The increasing complexity of AI models is another factor driving up costs. Dencik recommends a strategic approach: “You don’t need to use large language models for everything,” he says. “A small model trained on high-quality data can be more efficient and achieve the same results—or better—depending on the task at hand. Selecting the appropriate model is key, while reusing and fine-tuning existing models can be better than creating new models for every new task you want to use AI for.”
He advocates for a multimodal, multi-model approach to AI deployment: “To be cost-effective, you should allow your organization to move toward a multimodal, multi-model use of AI and have a platform that allows you to do that within the organization,” he says. “Although that might sound more complex, it’s a way for your organization to get the most out of AI in the most cost-efficient way.”

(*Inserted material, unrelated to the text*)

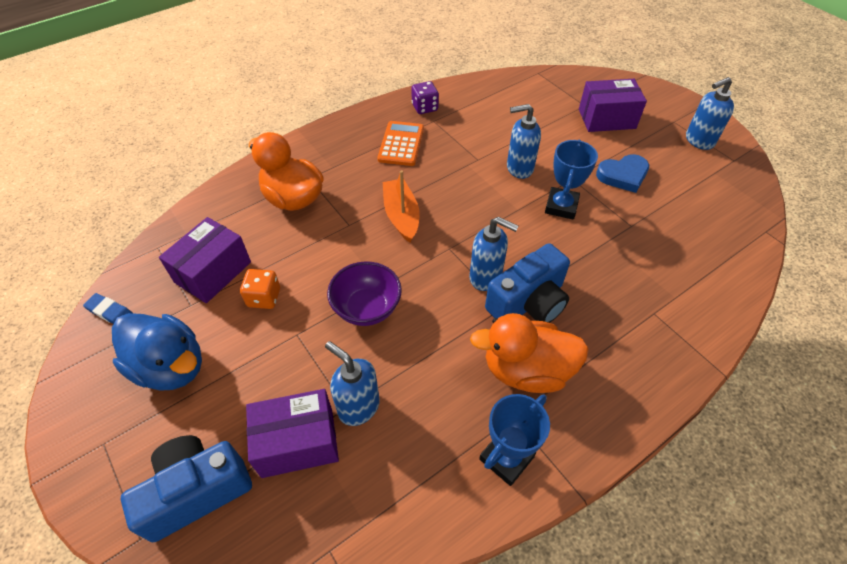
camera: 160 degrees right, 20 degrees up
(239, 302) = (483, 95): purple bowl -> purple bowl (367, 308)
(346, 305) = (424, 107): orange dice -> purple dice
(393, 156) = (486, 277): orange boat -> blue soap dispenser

Sustainability concerns are also influencing the total cost of ownership for AI systems. While energy costs may be largely hidden in cloud expenses, rather than showing up directly on utility bills, there’s a growing awareness of the environmental impact of generative AI. “It’s not just an economic cost; it’s an environmental cost associated with using AI,” Dencik says. He points to emerging practices like “green ops,” which aim to optimize cloud use for reduced environmental impact.
As companies grapple with these challenges, learning how to effectively manage the cost of computing could become a key market differentiator. The report concludes that “the CEOs that best manage these costs will be able to run their business like a high-performance machine—reducing drag while using the latest technology to outpace the competition.”